22 thoughts on “BBQ Pavlova with White Chocolate Cream”

  1. I want to surprise hubby with a new BBQ, might have to check this out. We don’t need a mammoth one, they just take up too much space. As a Kiwi the pav is a family tradition, never heard of it done on a BBQ, how very trendy!

  2. That is so much awesomness! How fun and so Aussie. I have never attempted a pavlova, instead I leave it to the mother in law each Christmas and she says it is something about leaving it in the oven to cool? Or maybe it is the opposite and you don’t leave it in the oven to cool? I think thats the trick 😛 x

  3. I will definitely be making this! I have always used the following tip to stop my pav from cracking. I haven’t had a cracked pav since!
    Tip…
    If you overbeat the mixture after adding the sugar, your meringue may crack and collapse duringbaking. To avoid this, only beat the mixture until the sugar dissolves – test this by rubbing a little of the mixture between your fingertips.
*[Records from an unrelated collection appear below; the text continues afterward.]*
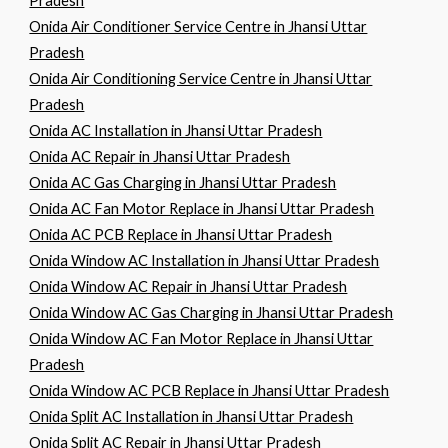
Pradesh
Onida Air Conditioner Service Centre in Jhansi Uttar
Pradesh
Onida Air Conditioning Service Centre in Jhansi Uttar
Pradesh
Onida AC Installation in Jhansi Uttar Pradesh
Onida AC Repair in Jhansi Uttar Pradesh
Onida AC Gas Charging in Jhansi Uttar Pradesh
Onida AC Fan Motor Replace in Jhansi Uttar Pradesh
Onida AC PCB Replace in Jhansi Uttar Pradesh
Onida Window AC Installation in Jhansi Uttar Pradesh
Onida Window AC Repair in Jhansi Uttar Pradesh
Onida Window AC Gas Charging in Jhansi Uttar Pradesh
Onida Window AC Fan Motor Replace in Jhansi Uttar
Pradesh
Onida Window AC PCB Replace in Jhansi Uttar Pradesh
Onida Split AC Installation in Jhansi Uttar Pradesh
Onida Split AC Repair in Jhansi Uttar Pradesh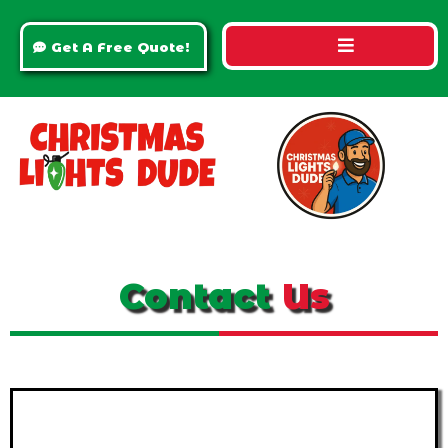
Get A Free Quote!
Contact
Us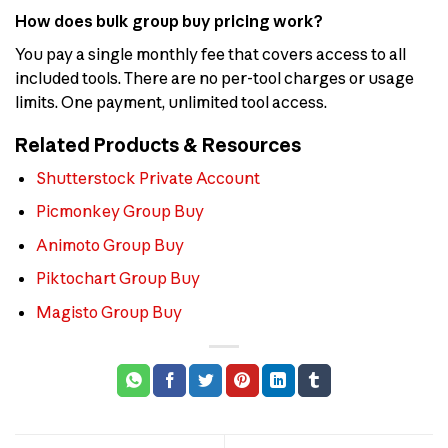
How does bulk group buy pricing work?
You pay a single monthly fee that covers access to all
included tools. There are no per-tool charges or usage
limits. One payment, unlimited tool access.
Related Products & Resources
Shutterstock Private Account
Picmonkey Group Buy
Animoto Group Buy
Piktochart Group Buy
Magisto Group Buy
  4. Sorry but I have to point this out but I just spotted a typo! I think you meant while the pavlova is cooling, not white the pavlova is cooling.

  5. A pav on the BBQ – how very Aussie?! Mine always crack too. I think it adds character 😉 White chocolate cream sounds divine x

  6. I’m in the U.s. but I’ve had pavlova once at my sister-in-law’s. Her brother-in-law is a transplanted Kiwi and they made it for a party. Absolutely delicious. I actually make something similar every Christmas in a cookie with mini dark chocolate chips and a bit of peppermint folded in. You put them in a preheated oven and then turn it off, so they cook and then cool overnight. It’s everybody’s favorite and they are the first things the kids ask for.

      • Preheat oven to 375 degrees
        Beat 2 egg whites until peaks form
        Add 3/4 cup of sugar and a pinch of salt (I add a little at a time to keep the egg whites fluffy)
        Fold in one package mini chocolate chips (I like dark better than milk chocolate) and 1/2 tsp. peppermint flavor
        Drop by spoon onto foil-covered cookie sheets
        Put in the oven and then turn it off
        Leave overnight (after about 1 to 1 1/2 hours they will be set up on the outside but still melty on the inside – perfection!)

      • You are a lifesaver! I’ve searched my house high and low for the recipe card to make these today and can’t find it! I was looking on Pinterest and suddenly remembered I had posted the recipe in your comments!! Yay, family Christmas is saved!!!!! My brother and kids would be heartbroken if I didn’t make these!